● **SOURCE PASSAGE**
Saturday, September 20, 2014

The Philosophy of Falling in Love

Amor Sacro e Amor Profano (Sacred and Profane Love) c.1514
Galleria Borghese, Rome

Philosophy highlights things that give meaning to our lives. Socrates' enduring quest for living the good life liberates the mind toward revelations on these things, including the intimate feelings upon which they may be based, feelings that transform the entity into a collective, for falling in love is not a solitary experience; it is an experience that simultaneously includes others.

Falling in love calls upon the Roman goddess Venus, whose functions encompass love, beauty, intimate relations, fertility and prosperity. She is the embodiment of the Neoplatonic concept of sacred love. Sacred love embodies the notion of 'beyond being' (book VI of the Republic). In Plato's famous analogy of the Sun, he says that the Good is beyond being (ἐπέκεινα τῆς οὐσίας) in power and dignity.

Titian's painting depicts this concept. Dignity, for a woman, resides in her being protected, i.e., clothed. While power resides in her 'being', in her liberation of form from limited human constraints in reasoning.

Venus, the mother of the Roman people, sits lovingly beside the woman (dressed in white) who has fallen in love. This transformation of state goes from being dignified and seemingly pure (white wedding dress) toward being liberated and free from the predominantly human characteristic of wearing clothing, that state which arises from our functional need of protection from the elements.

When falling in love, an individual transforms themselves from one form of love to the other. From the notion of love based on convention and social norms toward the feeling of being in love, a release from a state or situation that limits freedom of thought or behavior. This flourishing or sense of abundance overflows much like how a fountain of love overflows upon those who partake of it.

Carlo Cignani (1628-1719)

Reaching inside the sacred Fountain of Venus is an allegory for falling in love. Cupid, our love totem, reaches inside the fountain symbolizing, in Titian's dreamlike landscape painting, our desire to have that which is set apart and forbidden (Émile Durkheim on sacred things).

● **REQUEST A**
Please reproduce the records from their start through the line containing "to be defined.", leaving the pictures out of your answer.
The post on falling in love and the records are separate, unrelated material.

● **Stored data entries**
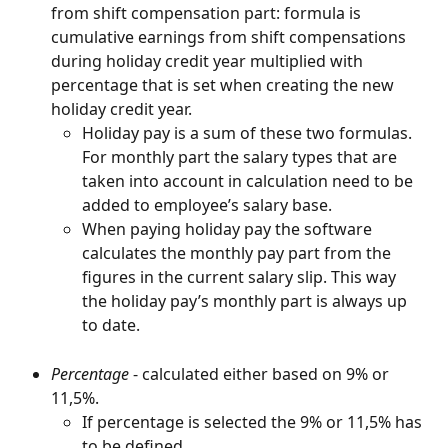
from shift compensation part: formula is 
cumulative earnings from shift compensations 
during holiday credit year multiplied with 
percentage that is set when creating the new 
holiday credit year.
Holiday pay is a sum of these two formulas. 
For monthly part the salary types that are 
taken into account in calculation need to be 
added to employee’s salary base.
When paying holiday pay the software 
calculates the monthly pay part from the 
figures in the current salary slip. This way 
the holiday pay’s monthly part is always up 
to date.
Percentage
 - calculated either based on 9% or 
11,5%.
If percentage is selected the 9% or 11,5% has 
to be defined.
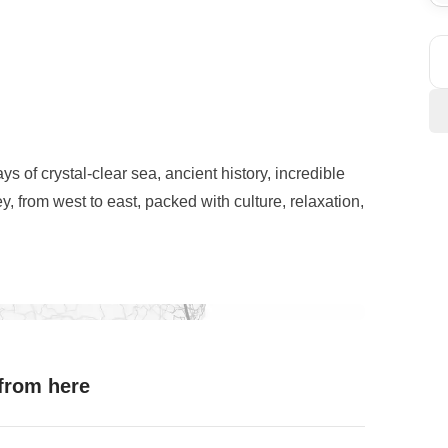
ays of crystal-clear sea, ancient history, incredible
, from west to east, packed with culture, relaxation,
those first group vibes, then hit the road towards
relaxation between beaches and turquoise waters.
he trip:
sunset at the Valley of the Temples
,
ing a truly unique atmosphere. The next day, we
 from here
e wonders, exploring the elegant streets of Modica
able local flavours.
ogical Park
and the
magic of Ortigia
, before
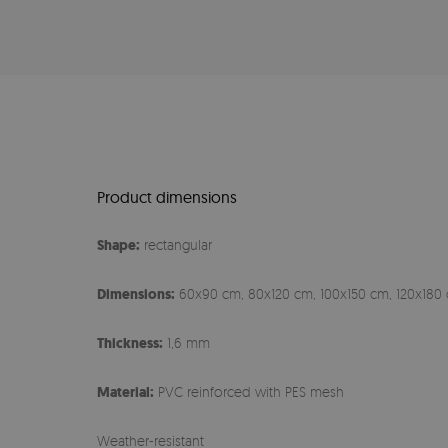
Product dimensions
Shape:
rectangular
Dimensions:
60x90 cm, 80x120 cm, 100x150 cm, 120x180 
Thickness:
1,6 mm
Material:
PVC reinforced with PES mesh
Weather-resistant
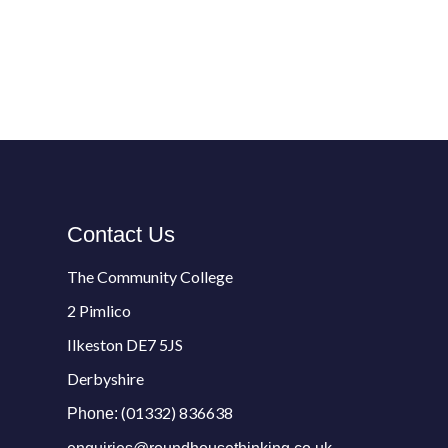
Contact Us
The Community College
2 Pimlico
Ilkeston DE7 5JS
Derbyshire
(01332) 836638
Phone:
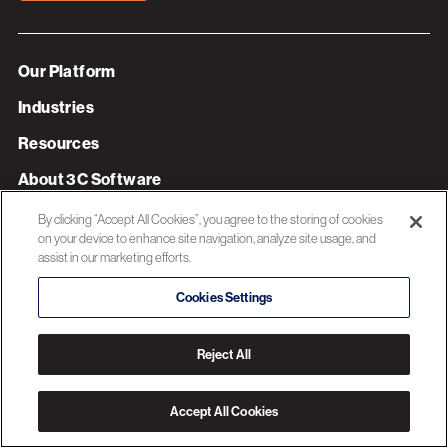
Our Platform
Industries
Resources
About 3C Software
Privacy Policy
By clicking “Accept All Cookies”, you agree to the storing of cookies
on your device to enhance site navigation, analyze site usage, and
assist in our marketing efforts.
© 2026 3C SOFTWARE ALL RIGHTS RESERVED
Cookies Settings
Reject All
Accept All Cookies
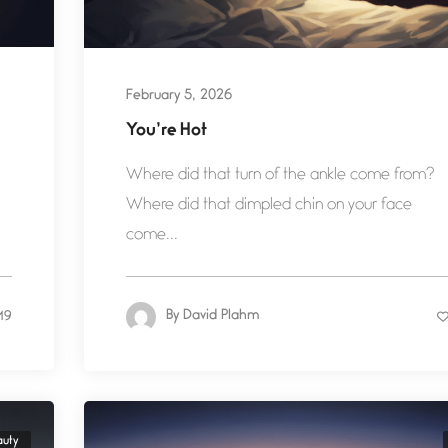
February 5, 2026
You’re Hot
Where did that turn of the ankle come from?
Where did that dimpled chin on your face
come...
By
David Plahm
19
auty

● **REQUEST B**
Answer these from the post on falling in love:
(i) In which gallery is the painting Amor Sacro e Amor Profano held?
(ii) In which book of the Republic does the notion of "beyond being" appear?
(iii) What does Cupid reach inside?

● **WRITTEN RESPONSE A**
from shift compensation part: formula is 
cumulative earnings from shift compensations 
during holiday credit year multiplied with 
percentage that is set when creating the new 
holiday credit year.
Holiday pay is a sum of these two formulas. 
For monthly part the salary types that are 
taken into account in calculation need to be 
added to employee’s salary base.
When paying holiday pay the software 
calculates the monthly pay part from the 
figures in the current salary slip. This way 
the holiday pay’s monthly part is always up 
to date.
Percentage
 - calculated either based on 9% or 
11,5%.
If percentage is selected the 9% or 11,5% has 
to be defined.

● **WRITTEN RESPONSE B**
(i) Galleria Borghese, Rome
(ii) Book VI
(iii) The sacred Fountain of Venus